● **Excerpt to read**
+-------+
The second day, after interrupting Glassman in the middle of another pseudo-lecture in front of a whiteboard, Roza asked if he could talk for a few minutes. Then he asked for the marker Glassman held in his hand and requested he sit down. Glassman complied.
Roza knew Glassman wasn’t interested in talking business. So instead of pointing to his professional success, Roza spontaneously thought up five bullet points and wrote them on the whiteboard. He can’t remember now what they were exactly, but they all focused on how Roza would help CrossFit improve people’s health. After outlining his vision, Roza heard Glassman say quietly, “I think I like this.” They had a deal. On August 7, with other investors, Roza bought CrossFit for an undisclosed amount.
+-------+
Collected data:
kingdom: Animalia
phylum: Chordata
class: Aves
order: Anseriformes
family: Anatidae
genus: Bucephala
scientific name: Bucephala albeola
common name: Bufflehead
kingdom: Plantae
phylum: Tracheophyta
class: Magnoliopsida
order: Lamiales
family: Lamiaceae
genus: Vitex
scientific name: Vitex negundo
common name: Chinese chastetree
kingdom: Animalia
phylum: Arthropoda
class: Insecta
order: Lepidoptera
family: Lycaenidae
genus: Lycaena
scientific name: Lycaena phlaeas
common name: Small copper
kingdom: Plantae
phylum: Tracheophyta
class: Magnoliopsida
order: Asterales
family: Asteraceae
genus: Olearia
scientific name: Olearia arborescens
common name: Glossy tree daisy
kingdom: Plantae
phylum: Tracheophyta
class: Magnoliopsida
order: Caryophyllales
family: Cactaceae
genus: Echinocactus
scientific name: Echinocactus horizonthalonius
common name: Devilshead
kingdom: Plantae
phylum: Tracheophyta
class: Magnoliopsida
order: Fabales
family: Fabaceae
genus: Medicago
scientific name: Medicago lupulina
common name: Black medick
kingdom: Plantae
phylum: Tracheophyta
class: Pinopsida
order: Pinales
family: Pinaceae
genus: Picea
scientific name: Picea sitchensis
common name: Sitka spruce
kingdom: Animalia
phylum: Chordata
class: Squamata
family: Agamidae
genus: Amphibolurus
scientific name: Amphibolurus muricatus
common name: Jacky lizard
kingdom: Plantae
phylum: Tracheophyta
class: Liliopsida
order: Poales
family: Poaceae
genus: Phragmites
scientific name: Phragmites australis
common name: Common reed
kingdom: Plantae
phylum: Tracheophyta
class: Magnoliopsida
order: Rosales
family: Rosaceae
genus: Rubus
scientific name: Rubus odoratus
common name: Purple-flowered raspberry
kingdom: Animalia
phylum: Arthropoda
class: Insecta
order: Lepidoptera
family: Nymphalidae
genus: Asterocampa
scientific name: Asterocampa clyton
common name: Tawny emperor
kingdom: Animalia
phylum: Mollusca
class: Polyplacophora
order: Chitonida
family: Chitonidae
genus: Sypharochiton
+-------+
● **Task statement**
Extend the account of Roza's purchase of CrossFit by writing what comes next after the last sentence shown.

● **Response for this exercise**
Since he took over, Roza has been busy. Externally, CrossFit had a PR mess to clean up, substantive apologies and diversity and inclusion commitments to make to its community, and action to take to support gym owners in the middle of a pandemic that crushed their businesses. Internally, the company lacked organizational structure; for example, CrossFit didn’t have a human resources department.
Roza moved the company’s headquarters to Boulder from Scotts Valley, California, and hired his former Datalogix colleague Trish Gerlitz to lead CrossFit’s new human resources department. Gerlitz immediately started interviewing existing staff. “What I heard was: ‘Change CrossFit, don’t change CrossFit,’” she says. “And what they meant was, change a culture of favoritism, or a sense of bullying, or of not being seen or heard or valued…but don’t change the methodology.”
Making people feel seen and heard has been Roza’s main mission since taking over. He’s held virtual town halls for CrossFit gym owners, inviting those who dropped their affiliations. He hosts monthly meetings open to all of CrossFit’s staff. He made his email address public so anyone in the community can contact him directly.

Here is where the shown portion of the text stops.